━━━━━ Texte source ━━━━━

Les centaines de milliers de ménages qui ne parviennent pas à se loger, par leurs propres moyens ou avec l’aide de la collectivité, témoignent de l’ampleur actuelle du problème de l’accès au logement dans notre pays. Les formes d’exclusion les plus graves se sont développées, comme le montre l’augmentation de près de 50 % du nombre de personnes sans domicile entre 2001 et 2012, avec des conséquences parfois tragiques : le nombre de "morts de la rue", en hausse, s’établit à 440 pour la seule année 2014. Et la crise économique n’a fait qu’aggraver la situation. Le cercle du "non-logement" continue de s’élargir. En dehors des dispositifs publics, nombre de solutions palliatives sont mobilisées, qui prennent des formes plus ou moins visibles : camping à l’année, squats, bidonvilles, tentes et abris de fortune en bordure des routes ou dans les bois..., au prix bien souvent de conditions de vie très dégradées (risque d’expulsion, surpeuplement, absence d’eau chaude ou d’électricité, risque d’accidents liés au chauffage...).

Des données... de 2006

Selon les estimations les plus récentes, ce sont encore 3,5 millions de personnes qui subissent les formes les plus graves du mal-logement : non-logement, hébergement chez des tiers, habitat surpeuplé, etc. Mais ce chiffre n’est qu’une approximation, car les pouvoirs publics ne se donnent pas les moyens d’évaluer précisément la réalité du mal-logement. Principale source des chercheurs, la dernière Enquête nationale logement (ENL) de l’Insee se fonde encore sur des données de... 2006, c’est-à-dire avant le déclenchement de la crise économique. A l’heure de l’open data (l’ouverture des données), nous en sommes aujourd’hui à citer les chiffres des expulsions de 2011 avec le concours de la force publique. De nombreux phénomènes émergents restent ainsi mal connus. Combien de personnes vivent en squat ? Combien dorment à l’année au camping ? Le sujet des discriminations ethniques dans l’accès au logement privé ou social ne fait pas quant à lui l’objet d’enquêtes publiques régulières et encore moins de mesures quantitatives.

━━━━━ Données affichées ━━━━━

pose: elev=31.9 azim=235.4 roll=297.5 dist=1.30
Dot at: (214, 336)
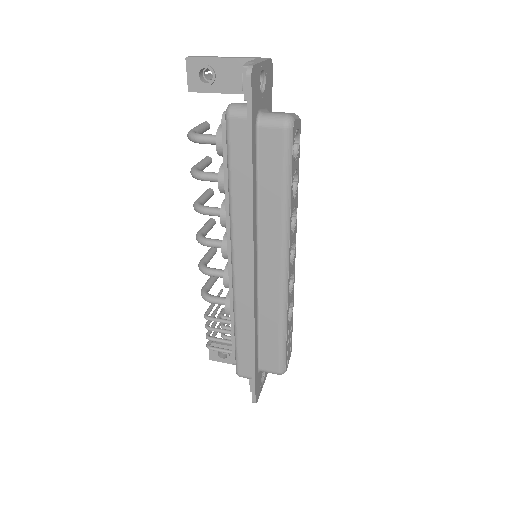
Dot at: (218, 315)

━━━━━

## Liste des tâches
- A) D'après le texte sur le mal-logement, combien de « morts de la rue » ont été dénombrés pour la seule année 2014 ?
- B) Poursuivez le texte sur le mal-logement à partir de sa dernière phrase.
Les lignes ne sont d'aucune utilité pour ce travail.

## Réponses fournies
- A) 440.

- B)
Faute de données exhaustives fiables, il faut donc s’en remettre aux remontées du terrain les plus récentes, qui sont alarmantes. Bien que les capacités d’accueil en hébergement ou en logement se soient étoffées ces dernières décennies, elles restent saturées face à l’accroissement des demandes : 138 800 nuitées d’hébergement d’urgence attribuées par le 115 lors de l’hiver 2013-2014 sur 355 000 demandes, 467 000 logements sociaux octroyés pour 1,8 million de demandes en attente, 75 000 personnes relogées après un recours Dalo (droit au logement opposable) sur 147 000 reconnues prioritaires...

Un système kafkaïen

Aujourd’hui, la demande croissante pèse sur les différents dispositifs d’aide aux personnes mal logées, empilés depuis vingt-cinq ans : Fonds de solidarité pour le logement, voies d’accès prioritaires aux logements très sociaux, plans départementaux d’action pour le logement des personnes défavorisées, centres d’hébergement, numéro d’urgence du 115, droit au logement opposable... Si bien que toutes sortes de pratiques sont apparues pour gérer cette pénurie : restriction des aides, resserrement des critères d’éligibilité, mises en attente, tri des demandeurs... Ces différentes solutions causent l’incompréhension, la frustration, voire le désarroi, des personnes et des professionnels. Ainsi, en dépit du principe de continuité de la prise en charge*, des structures d’hébergement organisent la rotation des personnes sans abri qu’elles accueillent en adoptant des règles comme celle de "3 nuitées dehors/4 dedans", qui consiste en réalité à gérer et aménager le nombre de nuits passées dehors plus qu’à réellement lutter contre la mise à la rue. Sans compter la fermeture des guichets de centres communaux d’action sociale durant plusieurs semaines le temps de traiter les demandes en stock. Ou encore le resserrement des critères d’accès au Fonds de solidarité pour le logement qui a fait baisser le nombre de ménages aidés dans plusieurs départements. En définitive, la portée des politiques d’accueil est limitée et un nombre conséquent de ménages en difficulté se retrouvent exclus du champ de l’aide publique.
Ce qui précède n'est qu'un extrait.